- Kutipan Teks:

Dalam buku itu disebutkan. jika
wilayah Kerajaan Blambangan saat itu, menjadi rebutan antara Kerajaan Mataram
di bawah Sultan Agung dengan kerajaan Mengwi di Bali. Dr. Theodoor Gautier
Thomas Pigeaud menyatakan, suatu saat pengaruh Bali sangat kuat dalam segala
aspek kehidupan rakyat Blambangan, maka saat itu pula pengaruh Mataram melemah.
Namun apabila Mataram sudah bisa mengusai kembali sendi-sendi kehidupan di
Blambangan, saat itu juga pengarusnya secara sosial kemasyarakat juga akan
kuat.
Dalam proses inilah, lahir
kesenian semacam Janger yang mirip dengan langedrian yang ada di Yogyakarta,
dengan cerita diambil dari Serat Damarwulan yang ditulis Pujangga Kerajaan
Mataram. Atau Kesenian Praburoro yang mengambil cerita Hikayat Amir Hamzah
(Kata orang Using: Amir Ambyah), kesenian ini juga bisa ditemukan di Sleman
DIY. Janger bentuk sampaan seperti Ketoprak, sedang Praburoro seperti Wayang
Orang. Namun mocopat yang berkembang di Banyuwangi, bukan berasal dari kalangan
Keraton, melainkan mocopat pesisiran. Nama-nama pupuhnya hampir sama, hanya ada
penekanan pada pupuh-pupuh tertentu.
Setelah itu, orang-orang
Mataraman atau bisa disebut Jowo Kulon mulai masuk Banyuwangi, terutama daerah
selatan. Mereka juga membawa kesenian, seperti wayang, Reog Ponorogo dan
kesenian Jawa lainnya. Namun dalam perkembangannya, terjadi asimilasi.
Misalnya, secara teknis seniman Banyuwangi itu mempunyai ciri khas dalam
memukul alat musik, yaitu tehnik timpalan. Tehnik ini dilakukan baik pada cara memukul
gamelan, maupun rebana (terbang).

- Petunjuk Tugas:
Menurut kutipan teks tentang kesenian Blambangan, dari hikayat apa kesenian Praburoro mengambil ceritanya?

- Bahan Sumber:
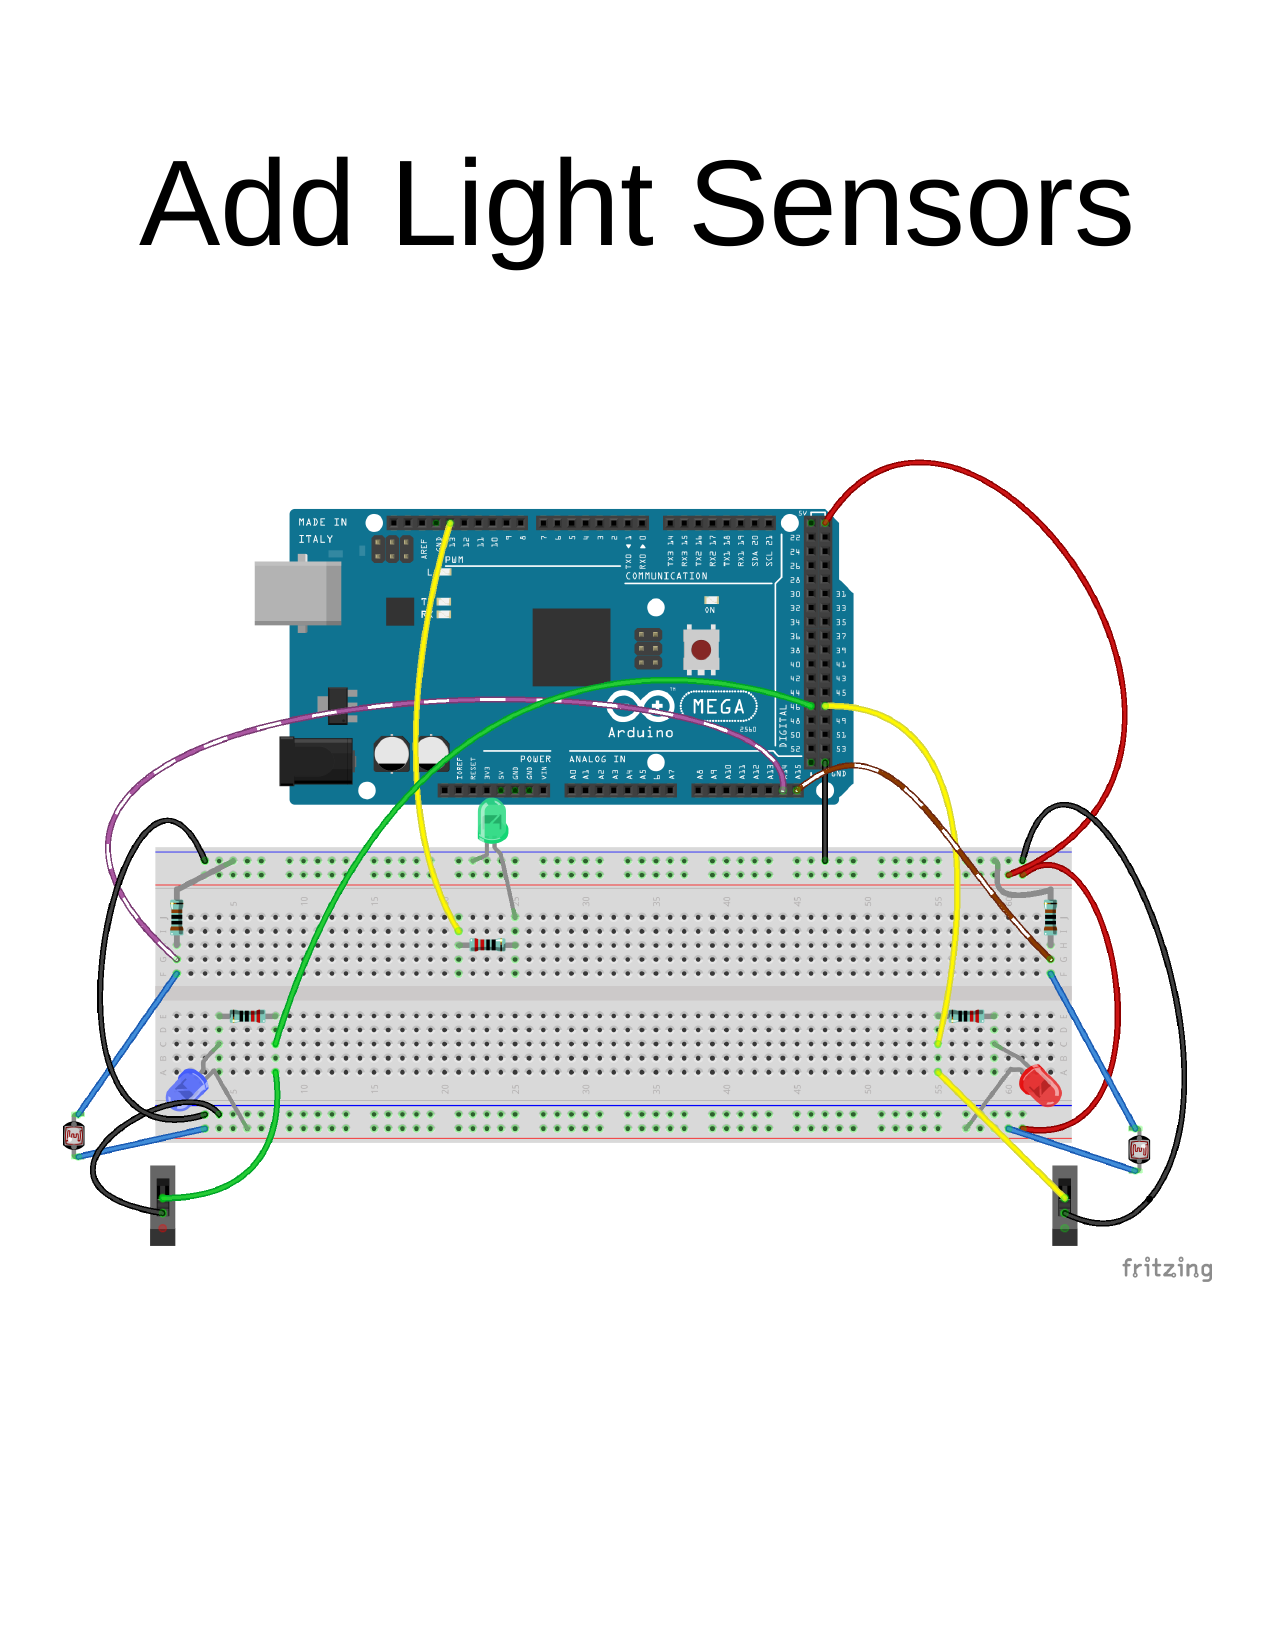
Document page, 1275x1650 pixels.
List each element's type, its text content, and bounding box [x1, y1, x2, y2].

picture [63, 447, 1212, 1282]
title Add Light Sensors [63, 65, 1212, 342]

- Jawaban Tertulis:
Kesenian Praburoro mengambil ceritanya dari Hikayat Amir Hamzah.